Tuesday, March 5, 2024

Jeff Sharlet, _The Undertow: Scenes from a Slow Civil War_

 I DIDN'T READ all of this, but I did read its longest chapter, also titled "The Undertow," which at 120 pages amounts to a substantial portion of the book.

In this chapter, Sharlet goes to Sacramento to attend and report on a memorial rally for Ashli Babbitt, the military veteran and Q-Anon enthusiast who was among those attacking the Capitol on January 6 and was shot and killed by a member of the Capitol Police. Sharlet collects some straight biographical information on Babbitt but is perhaps more interested in how MAGA forces went about shaping her into a martyr, even though the raw material was not that promising. This part of the chapter kept making me think of Horst Wessel.

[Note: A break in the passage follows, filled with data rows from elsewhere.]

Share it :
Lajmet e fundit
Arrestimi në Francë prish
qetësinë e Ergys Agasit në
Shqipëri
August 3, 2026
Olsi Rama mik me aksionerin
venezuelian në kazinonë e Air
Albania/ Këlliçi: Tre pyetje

The larger part of the chapter, though, is about Sharlet's drive back to the East Coast, a long highway journey with frequent stops to talk to people about our deepening national polarization, cultural and political. As a journalist, Sharlet is automatically suspect in the eyes of most of the people he talks to, but he seems genuinely to want to know where they are coming from and to report of them fairly--even those that seem definitely around the bend, like  the preacher who is convinced Hillary Clinton was put to death years ago.

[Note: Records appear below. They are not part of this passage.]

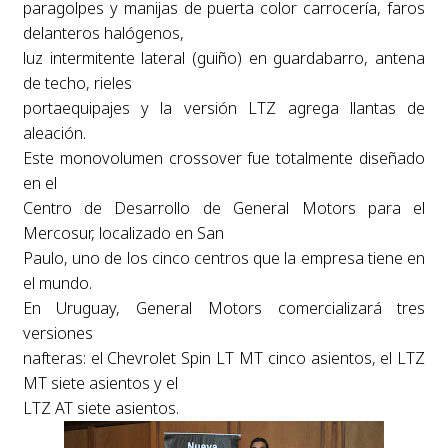
paragolpes y manijas de puerta color carrocería, faros
delanteros halógenos,
luz intermitente lateral (guiño) en guardabarro, antena
de techo, rieles
portaequipajes y la versión LTZ agrega llantas de
aleación.
Este monovolumen crossover fue totalmente diseñado
en el
Centro de Desarrollo de General Motors para el
Mercosur, localizado en San
Paulo, uno de los cinco centros que la empresa tiene en
el mundo.
En Uruguay, General Motors comercializará tres
versiones
nafteras: el Chevrolet Spin LT MT cinco asientos, el LTZ
MT siete asientos y el
LTZ AT siete asientos.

The most compelling aspect of the  chapter, I'd say, is its "road movie" quality. The highway system is rendered as a region of its own--inside the United States, part of the United States, but semi-autonomous, a republic within the republic, deeply American but ticking to its own clock, living by its own code. To be on the highways for days on end is to become unmoored, and that unmooring becomes part of Sharlet's account. We no longer have our familiar bearings, no longer have much certainty about what the truth is. We're tethered to reality still--Sharlet needs to get back to Boston to get his heart medicine prescription refilled--but lightly tethered, and a gust of wind might slip the cord and land us in an America where everyone we meet is a Flannery O'Connor character in a Trump t-shirt...and they are in charge.